The answer here is yes, in most cases. You will want to read the terms of your mortgage loan before doing so. However, most mortgage loans allow you to pay them off early, which can reduce the amount of time interest is present and growing on your loan, saving you a lot of money. There are two ways to consider this.

#1: Make Additional Payments
The most common option is to make additional payments to pay off what you owe. For example, you may want to pay a bit more each month with your payment. If this is the case, have that extra payment apply to the principle of your loan. That will reduce how much you pay in the long term to afford your home. You can also come into a lot of money and just pay off your loan at one time.

#2: Refinance It
Most fixed-rate loans allow you to refinance them as well. Refinancing a fixed-rate loan allows you to pay off the existing loan and secure a new one. Most loans allow you to do this at least after the first year.
Another way to consider refinancing is how it applies to ARM loans. Some people may wish to obtain an ARM loan to take advantage of the initially low-interest rate. Then, they may want to refinance the loan at the end of that term into a fixed-rate loan. Doing this may help you to keep costs low. However, there are limitations here. Some ARMs have restrictions on when you can refinance. In addition to this, you have to factor in the savings benefits that come from the process when you take into consideration closing costs. Again, work with your lender to learn more about each option.

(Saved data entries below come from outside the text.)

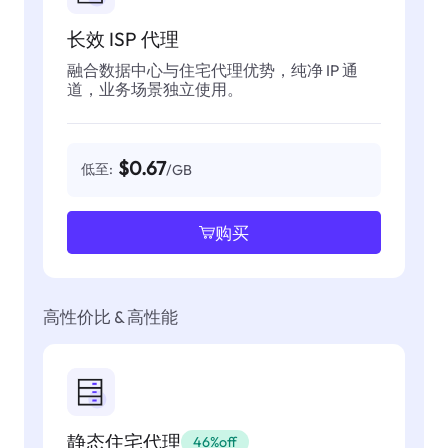
长效 ISP 代理
融合数据中心与住宅代理优势，纯净 IP 通
道，业务场景独立使用。
$0.67
低至:
/GB
购买
高性价比 & 高性能
静态住宅代理
46%off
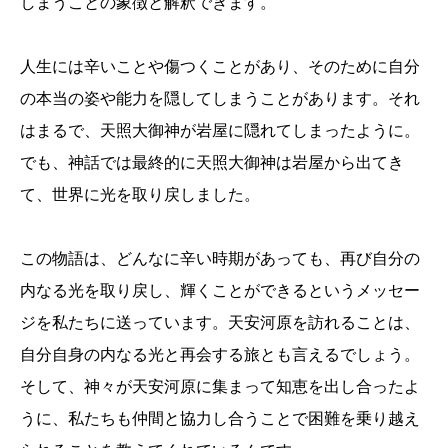
しまうことの象徴と解釈できます。
人生には辛いことや傷つくことがあり、そのために自分
の本当の姿や能力を隠してしまうことがあります。それ
はまるで、天照大御神が岩屋に隠れてしまったように。
でも、神話では最終的に天照大御神は岩屋から出てき
て、世界に光を取り戻しました。
この物語は、どんなに辛い時期があっても、再び自分の
内なる光を取り戻し、輝くことができるというメッセー
ジを私たちに送っています。天安河原を訪れることは、
自分自身の内なる光と再会する旅とも言えるでしょう。
そして、神々が天安河原に集まって知恵を出し合ったよ
うに、私たちも仲間と協力し合うことで困難を乗り越え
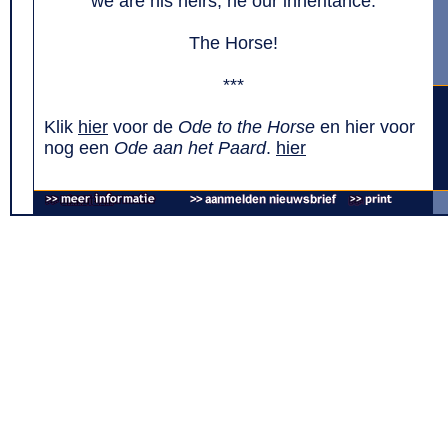
we are his heirs, he our inheritance.
The Horse!
***
Klik
hier
voor de
Ode to the Horse
en hier voor
nog een
Ode aan het Paard
.
hier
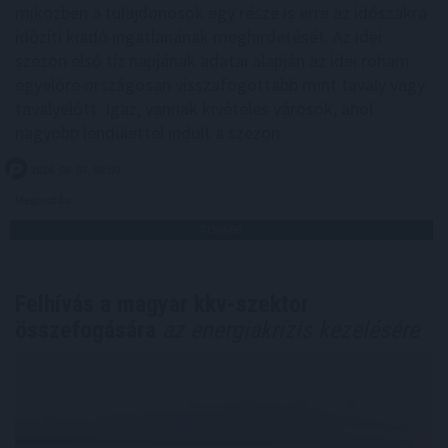
miközben a tulajdonosok egy része is erre az időszakra
időzíti kiadó ingatlanának meghirdetését. Az idei
szezon első tíz napjának adatai alapján az idei roham
egyelőre országosan visszafogottabb mint tavaly vagy
tavalyelőtt. Igaz, vannak kivételes városok, ahol
nagyobb lendülettel indult a szezon.
2026. 08. 07. 08:00
Megosztás:
TOVÁBB
Felhívás a magyar kkv-szektor
összefogására
az energiakrízis kezelésére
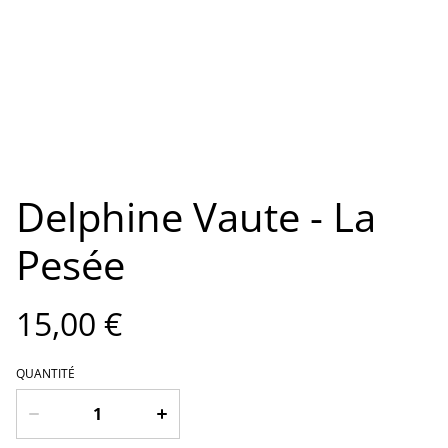
Delphine Vaute - La
Pesée
15,00 €
QUANTITÉ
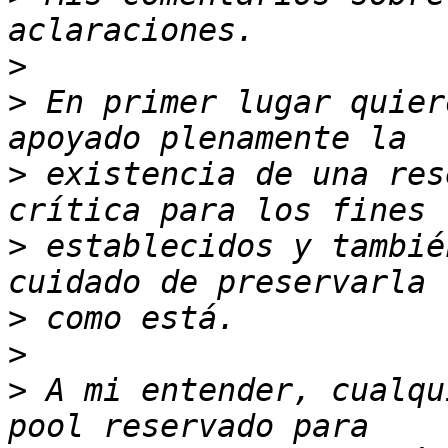
>
>
 En primer lugar quier
>
 existencia de una res
>
 establecidos y tambié
>
>
>
 A mi entender, cualqu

How Should You Compare Fixed Rate Loans?

Fixed-rate loans are very common and available through most lenders. If you are thinking about securing this type of loan, work closely with your lender to find one that’s right for you. There are many options to consider. Here are some factors to keep in mind as you compare these loans.

FHA Loans
FHA loans are a type of fixed-rate loan (most commonly). They have lower down payment requirements, lower interest rates, and better overall features. They may be more readily available to those who hare a moderate credit score. FHA loans, which are typically for first-time homeowners, may be available to you from your lender.

VA Loans
If you are a member of the U.S. Armed Services, either active duty, reserve, or retired, there may be options available to you through VA loans. Your lender can help you to determine if you qualify. VA loans have no down payment requirements. Interest rates tend to be lower (and fixed), and they are easier to qualify for overall.

Loan Term
Work with your lender to determine which loan term is best for you. It is always a good idea to aim for the shortest loan term possible that is still within your budget. Your lender may offer several options to you, depending on the amount you are borrowing for the loan, as well as other factors. The key here is to look at all of your options and the expected monthly payment before making a buying decision.

Down Payments
Most loans require a down payment, including most fixed-rate loans. This is the amount of cash you will pay at the time of purchasing your home. It’s best to make a down payment when possible (or required by the lender) as it reduces the amount of risk present, reducing interest rates. Down payments also help to reduce your costs in the long term because you are borrowing less to buy the home.

Type of Loan
You can find fixed-rate loans for most needs. This includes single-family homes, multi-family homes, open land, construction loans, and even home equity loans. Your lender may be able to help you find a loan that’s unique enough to offer you the flexibility you need not only for purchasing your home but also making upgrades or repairs to it at the time of your purchase.

Use a mortgage calculator or other tools to look at several loan options. Lenders may have several options for you to choose from, which is great until you are unsure which is right for your needs. Always look at the details of the loan, including the monthly payment, whether mortgage insurance is a requirement, and any associated fees.

Overall, fixed-rate mortgage loans are very common. To find out if they are right for you, apply for one, or request a quote from your lender. Then, start looking at the features and details of the loan to determine which is best for your situation. It may be the ideal way for you to secure the funds you need to buy your next property.